When we talk of seminal or influential science-fiction/fantasy we don’t always pay enough tribute to the works produced for the very young. Whether this is in spite of or because of the way works for young children often have greater freedom of absurdity than works for adults, I don’t know. Either way, it is sad news that artist and maker of children’s television Peter Firmin has died aged 89 https://www.theguardian.com/tv-and-radio/2018/jul/01/bagpuss-clangers-basil-brush-creator-peter-firmin-dies-aged-89
For those not familiar with his 1970s TV shows, take as one example The Clangers.
Set on a asteroid in space, the Clangers were knitted pink aliens that look something like a pig or a mouse. Their homes are tunnels within the spherical moon-like rock and the craters are covered in dustbin lids. For food they eat soup.

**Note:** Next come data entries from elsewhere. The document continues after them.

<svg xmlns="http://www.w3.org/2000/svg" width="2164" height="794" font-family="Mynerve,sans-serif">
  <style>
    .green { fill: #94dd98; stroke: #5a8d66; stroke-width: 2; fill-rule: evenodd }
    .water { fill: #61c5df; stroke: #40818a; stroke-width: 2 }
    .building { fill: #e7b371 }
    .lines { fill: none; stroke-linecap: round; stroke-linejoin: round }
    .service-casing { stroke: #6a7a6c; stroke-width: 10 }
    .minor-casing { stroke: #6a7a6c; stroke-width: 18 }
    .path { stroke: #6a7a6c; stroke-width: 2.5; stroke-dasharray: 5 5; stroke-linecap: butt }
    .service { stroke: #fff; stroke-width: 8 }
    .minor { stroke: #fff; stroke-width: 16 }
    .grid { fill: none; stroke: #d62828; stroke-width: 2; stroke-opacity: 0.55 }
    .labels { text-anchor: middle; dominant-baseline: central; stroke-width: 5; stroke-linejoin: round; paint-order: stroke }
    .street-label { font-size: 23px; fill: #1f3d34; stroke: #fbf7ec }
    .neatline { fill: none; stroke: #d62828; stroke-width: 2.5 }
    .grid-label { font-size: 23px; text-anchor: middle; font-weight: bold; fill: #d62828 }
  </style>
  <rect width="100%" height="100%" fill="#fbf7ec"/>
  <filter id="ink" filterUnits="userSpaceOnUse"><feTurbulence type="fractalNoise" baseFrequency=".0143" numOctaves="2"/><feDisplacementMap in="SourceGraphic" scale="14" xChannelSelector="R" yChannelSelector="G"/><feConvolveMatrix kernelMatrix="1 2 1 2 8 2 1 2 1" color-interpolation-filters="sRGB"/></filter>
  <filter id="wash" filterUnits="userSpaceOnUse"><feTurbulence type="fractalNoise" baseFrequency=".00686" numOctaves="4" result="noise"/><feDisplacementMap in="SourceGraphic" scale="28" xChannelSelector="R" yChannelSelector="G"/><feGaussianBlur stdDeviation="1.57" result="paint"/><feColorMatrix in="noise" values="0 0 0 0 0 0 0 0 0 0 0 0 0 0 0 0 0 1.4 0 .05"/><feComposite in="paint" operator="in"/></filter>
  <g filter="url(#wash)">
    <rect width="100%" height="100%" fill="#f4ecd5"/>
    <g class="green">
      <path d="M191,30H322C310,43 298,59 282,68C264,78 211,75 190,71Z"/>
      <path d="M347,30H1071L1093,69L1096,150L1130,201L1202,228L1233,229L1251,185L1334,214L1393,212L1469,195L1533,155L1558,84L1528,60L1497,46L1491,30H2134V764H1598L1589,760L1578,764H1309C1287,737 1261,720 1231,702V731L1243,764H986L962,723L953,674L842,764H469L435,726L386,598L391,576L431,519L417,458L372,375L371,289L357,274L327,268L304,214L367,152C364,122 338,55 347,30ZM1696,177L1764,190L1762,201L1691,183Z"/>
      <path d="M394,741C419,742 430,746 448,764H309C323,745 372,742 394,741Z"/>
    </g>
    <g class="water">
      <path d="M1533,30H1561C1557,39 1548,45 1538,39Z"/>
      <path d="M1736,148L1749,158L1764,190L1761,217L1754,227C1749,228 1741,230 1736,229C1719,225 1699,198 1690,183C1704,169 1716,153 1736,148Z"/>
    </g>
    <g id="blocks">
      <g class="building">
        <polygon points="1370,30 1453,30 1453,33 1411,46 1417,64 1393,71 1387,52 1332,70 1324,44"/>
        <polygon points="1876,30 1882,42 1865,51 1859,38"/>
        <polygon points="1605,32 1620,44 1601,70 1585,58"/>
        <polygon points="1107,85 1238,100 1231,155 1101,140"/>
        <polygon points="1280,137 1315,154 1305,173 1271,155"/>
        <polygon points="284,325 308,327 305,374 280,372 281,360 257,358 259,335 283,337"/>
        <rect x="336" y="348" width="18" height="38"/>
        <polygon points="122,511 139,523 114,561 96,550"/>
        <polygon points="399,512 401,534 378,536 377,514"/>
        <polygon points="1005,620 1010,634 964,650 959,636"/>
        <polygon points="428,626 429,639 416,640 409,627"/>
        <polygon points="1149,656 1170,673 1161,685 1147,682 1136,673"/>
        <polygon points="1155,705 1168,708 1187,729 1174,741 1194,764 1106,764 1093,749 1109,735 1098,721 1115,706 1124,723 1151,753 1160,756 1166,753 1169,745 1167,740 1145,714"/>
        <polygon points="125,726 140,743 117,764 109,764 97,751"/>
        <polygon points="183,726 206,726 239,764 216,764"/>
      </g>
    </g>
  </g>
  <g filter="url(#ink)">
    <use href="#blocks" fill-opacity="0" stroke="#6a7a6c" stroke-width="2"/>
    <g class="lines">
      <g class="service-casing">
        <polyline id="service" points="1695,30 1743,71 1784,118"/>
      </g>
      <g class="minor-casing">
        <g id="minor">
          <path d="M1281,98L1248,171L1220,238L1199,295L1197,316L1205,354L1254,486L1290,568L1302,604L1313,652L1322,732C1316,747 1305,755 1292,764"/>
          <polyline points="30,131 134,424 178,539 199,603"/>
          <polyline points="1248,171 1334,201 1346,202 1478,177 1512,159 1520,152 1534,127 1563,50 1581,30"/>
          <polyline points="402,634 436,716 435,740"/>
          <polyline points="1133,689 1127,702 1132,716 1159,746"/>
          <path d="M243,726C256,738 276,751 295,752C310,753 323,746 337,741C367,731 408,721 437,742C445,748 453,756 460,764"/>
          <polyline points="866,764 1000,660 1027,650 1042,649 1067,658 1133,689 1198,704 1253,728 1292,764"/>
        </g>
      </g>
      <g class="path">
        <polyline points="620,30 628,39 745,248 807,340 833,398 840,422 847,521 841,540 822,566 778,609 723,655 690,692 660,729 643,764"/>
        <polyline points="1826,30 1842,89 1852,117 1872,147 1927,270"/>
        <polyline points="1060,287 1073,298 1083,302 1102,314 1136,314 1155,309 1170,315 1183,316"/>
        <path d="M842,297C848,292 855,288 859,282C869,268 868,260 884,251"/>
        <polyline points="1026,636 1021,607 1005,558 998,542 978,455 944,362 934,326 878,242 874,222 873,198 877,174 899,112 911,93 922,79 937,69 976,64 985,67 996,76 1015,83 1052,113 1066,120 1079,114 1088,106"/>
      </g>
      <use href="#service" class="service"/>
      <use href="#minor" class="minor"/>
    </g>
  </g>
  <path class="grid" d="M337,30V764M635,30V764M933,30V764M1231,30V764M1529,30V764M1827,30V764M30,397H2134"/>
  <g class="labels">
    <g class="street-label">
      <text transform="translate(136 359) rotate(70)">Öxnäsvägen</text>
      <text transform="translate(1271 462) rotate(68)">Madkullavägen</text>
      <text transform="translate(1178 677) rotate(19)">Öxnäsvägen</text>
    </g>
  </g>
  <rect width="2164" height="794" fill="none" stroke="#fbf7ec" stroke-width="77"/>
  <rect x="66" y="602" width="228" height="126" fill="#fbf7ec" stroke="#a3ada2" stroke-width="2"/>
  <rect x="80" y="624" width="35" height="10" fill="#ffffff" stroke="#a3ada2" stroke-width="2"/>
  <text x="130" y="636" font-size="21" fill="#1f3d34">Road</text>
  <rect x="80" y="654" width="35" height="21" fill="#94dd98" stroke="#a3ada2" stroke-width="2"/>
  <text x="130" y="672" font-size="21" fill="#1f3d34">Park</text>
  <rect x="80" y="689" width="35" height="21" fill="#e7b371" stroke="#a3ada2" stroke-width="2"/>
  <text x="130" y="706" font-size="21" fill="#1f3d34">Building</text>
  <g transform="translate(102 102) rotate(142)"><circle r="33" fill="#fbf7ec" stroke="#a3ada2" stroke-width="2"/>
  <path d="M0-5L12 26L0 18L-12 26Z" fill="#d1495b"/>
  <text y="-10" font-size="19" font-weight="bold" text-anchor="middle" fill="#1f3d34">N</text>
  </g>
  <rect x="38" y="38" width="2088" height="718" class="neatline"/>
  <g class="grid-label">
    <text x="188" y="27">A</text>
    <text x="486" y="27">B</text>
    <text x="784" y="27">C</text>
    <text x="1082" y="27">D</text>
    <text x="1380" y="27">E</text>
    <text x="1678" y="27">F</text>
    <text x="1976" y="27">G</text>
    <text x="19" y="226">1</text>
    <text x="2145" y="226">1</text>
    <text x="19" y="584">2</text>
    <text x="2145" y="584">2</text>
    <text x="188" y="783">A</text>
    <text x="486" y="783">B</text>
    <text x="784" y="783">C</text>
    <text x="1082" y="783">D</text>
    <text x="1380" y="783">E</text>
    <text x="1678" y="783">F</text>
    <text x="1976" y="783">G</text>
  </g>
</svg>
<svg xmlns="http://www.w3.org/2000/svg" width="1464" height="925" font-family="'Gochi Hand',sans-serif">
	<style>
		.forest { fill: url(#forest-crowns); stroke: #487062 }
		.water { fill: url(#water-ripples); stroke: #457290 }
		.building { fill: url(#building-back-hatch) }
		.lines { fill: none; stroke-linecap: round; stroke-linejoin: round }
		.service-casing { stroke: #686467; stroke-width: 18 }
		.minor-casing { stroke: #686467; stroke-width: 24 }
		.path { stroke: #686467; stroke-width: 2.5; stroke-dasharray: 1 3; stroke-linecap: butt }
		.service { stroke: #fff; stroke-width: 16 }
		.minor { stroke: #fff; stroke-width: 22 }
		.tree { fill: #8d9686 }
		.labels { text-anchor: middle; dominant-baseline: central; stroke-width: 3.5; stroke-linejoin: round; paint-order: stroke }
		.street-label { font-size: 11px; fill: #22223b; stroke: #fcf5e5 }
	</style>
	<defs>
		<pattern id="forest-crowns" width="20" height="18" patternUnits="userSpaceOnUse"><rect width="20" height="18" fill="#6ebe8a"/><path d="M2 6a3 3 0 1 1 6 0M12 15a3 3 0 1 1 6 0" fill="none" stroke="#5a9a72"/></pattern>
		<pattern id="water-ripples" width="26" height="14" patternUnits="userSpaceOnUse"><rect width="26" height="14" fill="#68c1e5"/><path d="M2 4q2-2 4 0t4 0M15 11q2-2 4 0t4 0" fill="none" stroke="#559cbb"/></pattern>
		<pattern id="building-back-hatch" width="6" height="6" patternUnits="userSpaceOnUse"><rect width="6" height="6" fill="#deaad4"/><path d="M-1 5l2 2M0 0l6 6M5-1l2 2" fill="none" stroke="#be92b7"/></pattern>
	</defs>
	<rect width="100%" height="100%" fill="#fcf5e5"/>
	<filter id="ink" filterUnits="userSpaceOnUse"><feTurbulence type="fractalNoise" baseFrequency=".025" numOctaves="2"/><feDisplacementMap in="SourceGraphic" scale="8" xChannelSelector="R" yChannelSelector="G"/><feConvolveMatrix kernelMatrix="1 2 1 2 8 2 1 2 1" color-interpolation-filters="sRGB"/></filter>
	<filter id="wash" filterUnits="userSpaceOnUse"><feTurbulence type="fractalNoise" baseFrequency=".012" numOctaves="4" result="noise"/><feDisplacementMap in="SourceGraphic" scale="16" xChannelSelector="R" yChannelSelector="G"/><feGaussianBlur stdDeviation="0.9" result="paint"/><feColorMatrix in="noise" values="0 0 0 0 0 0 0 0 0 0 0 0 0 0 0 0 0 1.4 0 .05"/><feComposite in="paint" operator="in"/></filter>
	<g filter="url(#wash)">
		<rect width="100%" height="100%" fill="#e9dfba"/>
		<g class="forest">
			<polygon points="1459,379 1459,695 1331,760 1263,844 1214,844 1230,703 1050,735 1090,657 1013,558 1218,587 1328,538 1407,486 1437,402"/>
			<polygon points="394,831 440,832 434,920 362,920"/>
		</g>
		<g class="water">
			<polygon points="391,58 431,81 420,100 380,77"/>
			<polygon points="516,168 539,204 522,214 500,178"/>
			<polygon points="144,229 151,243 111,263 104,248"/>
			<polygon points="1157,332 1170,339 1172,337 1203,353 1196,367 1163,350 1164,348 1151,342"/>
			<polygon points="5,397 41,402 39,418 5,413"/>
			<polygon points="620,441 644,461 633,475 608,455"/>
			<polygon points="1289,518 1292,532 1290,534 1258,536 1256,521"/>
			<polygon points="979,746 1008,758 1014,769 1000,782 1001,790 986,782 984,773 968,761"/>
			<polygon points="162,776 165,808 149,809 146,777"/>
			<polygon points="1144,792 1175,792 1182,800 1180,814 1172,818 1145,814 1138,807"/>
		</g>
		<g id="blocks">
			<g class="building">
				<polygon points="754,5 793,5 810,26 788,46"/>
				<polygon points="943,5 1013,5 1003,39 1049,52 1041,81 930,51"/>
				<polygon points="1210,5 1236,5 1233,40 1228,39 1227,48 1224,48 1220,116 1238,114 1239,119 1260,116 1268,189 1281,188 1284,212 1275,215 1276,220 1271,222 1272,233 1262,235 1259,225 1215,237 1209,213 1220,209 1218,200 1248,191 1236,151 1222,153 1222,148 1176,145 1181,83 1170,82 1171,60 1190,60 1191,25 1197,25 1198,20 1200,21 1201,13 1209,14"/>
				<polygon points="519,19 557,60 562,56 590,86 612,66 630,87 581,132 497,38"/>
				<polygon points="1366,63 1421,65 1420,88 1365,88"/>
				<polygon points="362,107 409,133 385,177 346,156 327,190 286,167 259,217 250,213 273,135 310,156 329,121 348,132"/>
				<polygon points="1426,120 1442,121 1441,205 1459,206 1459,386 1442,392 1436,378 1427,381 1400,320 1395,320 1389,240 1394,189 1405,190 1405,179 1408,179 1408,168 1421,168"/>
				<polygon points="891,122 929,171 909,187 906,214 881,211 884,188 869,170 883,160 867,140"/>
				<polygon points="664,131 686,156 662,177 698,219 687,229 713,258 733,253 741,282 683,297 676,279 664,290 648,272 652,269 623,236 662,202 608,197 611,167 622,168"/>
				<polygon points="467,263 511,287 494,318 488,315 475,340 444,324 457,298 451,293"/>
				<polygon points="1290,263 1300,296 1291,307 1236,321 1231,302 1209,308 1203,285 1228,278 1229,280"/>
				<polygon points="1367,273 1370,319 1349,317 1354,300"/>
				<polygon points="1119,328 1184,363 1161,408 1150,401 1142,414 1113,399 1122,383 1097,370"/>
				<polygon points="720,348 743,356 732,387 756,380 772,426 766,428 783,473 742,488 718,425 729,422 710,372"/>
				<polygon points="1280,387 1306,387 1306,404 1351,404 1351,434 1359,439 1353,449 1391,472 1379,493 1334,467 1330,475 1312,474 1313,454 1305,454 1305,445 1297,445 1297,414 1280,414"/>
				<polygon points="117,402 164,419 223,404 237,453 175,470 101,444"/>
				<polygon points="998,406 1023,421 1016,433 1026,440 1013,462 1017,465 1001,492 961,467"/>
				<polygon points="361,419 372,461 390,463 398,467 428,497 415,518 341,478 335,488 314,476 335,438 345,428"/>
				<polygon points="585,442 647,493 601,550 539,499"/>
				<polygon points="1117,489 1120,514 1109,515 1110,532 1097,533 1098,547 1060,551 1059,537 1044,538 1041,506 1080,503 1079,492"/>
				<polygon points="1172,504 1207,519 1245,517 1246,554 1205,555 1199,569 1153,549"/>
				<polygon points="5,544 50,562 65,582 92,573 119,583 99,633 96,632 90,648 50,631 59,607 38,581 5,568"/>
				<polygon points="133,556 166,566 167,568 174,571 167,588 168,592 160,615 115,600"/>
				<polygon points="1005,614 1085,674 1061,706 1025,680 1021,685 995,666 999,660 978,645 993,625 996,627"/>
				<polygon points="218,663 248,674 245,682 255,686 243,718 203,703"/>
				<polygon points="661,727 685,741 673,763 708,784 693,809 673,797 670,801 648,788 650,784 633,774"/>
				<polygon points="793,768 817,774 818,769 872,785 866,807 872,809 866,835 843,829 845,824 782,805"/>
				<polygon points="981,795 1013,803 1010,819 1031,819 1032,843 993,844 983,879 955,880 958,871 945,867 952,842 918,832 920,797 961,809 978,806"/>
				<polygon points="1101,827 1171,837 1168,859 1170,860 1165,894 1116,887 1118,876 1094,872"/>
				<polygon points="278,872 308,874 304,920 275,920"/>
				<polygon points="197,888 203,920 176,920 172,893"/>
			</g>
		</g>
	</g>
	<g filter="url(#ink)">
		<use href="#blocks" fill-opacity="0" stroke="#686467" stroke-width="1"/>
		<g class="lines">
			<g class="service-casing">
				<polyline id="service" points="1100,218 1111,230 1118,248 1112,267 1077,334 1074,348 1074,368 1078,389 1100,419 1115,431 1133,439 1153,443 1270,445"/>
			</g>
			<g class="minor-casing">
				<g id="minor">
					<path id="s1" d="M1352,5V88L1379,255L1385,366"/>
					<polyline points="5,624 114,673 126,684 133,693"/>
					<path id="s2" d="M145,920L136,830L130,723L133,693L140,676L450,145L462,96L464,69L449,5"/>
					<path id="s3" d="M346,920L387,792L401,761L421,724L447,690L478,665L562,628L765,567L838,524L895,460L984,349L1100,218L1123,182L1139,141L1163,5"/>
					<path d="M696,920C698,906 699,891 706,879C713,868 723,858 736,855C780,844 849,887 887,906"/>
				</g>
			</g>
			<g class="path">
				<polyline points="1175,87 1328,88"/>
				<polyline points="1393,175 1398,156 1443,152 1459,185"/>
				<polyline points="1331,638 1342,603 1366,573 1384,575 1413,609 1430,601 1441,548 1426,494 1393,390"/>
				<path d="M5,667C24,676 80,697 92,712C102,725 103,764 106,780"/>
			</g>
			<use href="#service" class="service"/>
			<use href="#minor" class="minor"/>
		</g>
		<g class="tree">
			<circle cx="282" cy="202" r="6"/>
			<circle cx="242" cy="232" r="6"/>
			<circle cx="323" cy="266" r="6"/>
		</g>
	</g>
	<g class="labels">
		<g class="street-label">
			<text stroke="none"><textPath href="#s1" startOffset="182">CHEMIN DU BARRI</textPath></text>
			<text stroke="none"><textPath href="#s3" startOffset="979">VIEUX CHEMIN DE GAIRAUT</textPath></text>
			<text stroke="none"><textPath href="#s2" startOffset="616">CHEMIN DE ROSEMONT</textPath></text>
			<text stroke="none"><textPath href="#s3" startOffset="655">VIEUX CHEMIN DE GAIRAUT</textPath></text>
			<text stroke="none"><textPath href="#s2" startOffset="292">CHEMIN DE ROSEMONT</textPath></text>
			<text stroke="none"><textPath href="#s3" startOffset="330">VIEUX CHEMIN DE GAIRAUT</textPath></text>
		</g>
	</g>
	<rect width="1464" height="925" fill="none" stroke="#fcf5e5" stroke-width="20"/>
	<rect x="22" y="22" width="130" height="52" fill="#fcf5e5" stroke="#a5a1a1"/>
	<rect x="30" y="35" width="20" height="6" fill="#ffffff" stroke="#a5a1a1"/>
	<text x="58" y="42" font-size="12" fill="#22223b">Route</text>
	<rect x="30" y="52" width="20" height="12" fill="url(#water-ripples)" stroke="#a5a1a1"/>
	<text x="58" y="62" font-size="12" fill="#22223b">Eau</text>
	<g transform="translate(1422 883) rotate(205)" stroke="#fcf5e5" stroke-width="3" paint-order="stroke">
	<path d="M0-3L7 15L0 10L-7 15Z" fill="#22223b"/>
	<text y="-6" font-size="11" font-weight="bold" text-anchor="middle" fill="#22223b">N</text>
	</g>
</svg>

The soup comes from a soup dragon (obviously). They collect scrap metal and odds and ends. Their friend is a mechanical chicken. Musical notes grow on bushes and can power machines. It’s genius.
Take the opening narration of this episode (called The Intruder)
In the episode a robotic probe lands on the Clanger’s little planet with much resulting misunderstanding. I don’t think there are many first contact stories with humans from the alien’s perspective that manage to engender quite this level of empathy with the aliens (none of whom ever speak English).
The Clangers, Noggin the Nog, Bagpuss (including a wooden woodpecker based on Bertrand Russell), Ivor the Engine – weird, clever flights of the imagination. Wonderful in the proper sense of the word.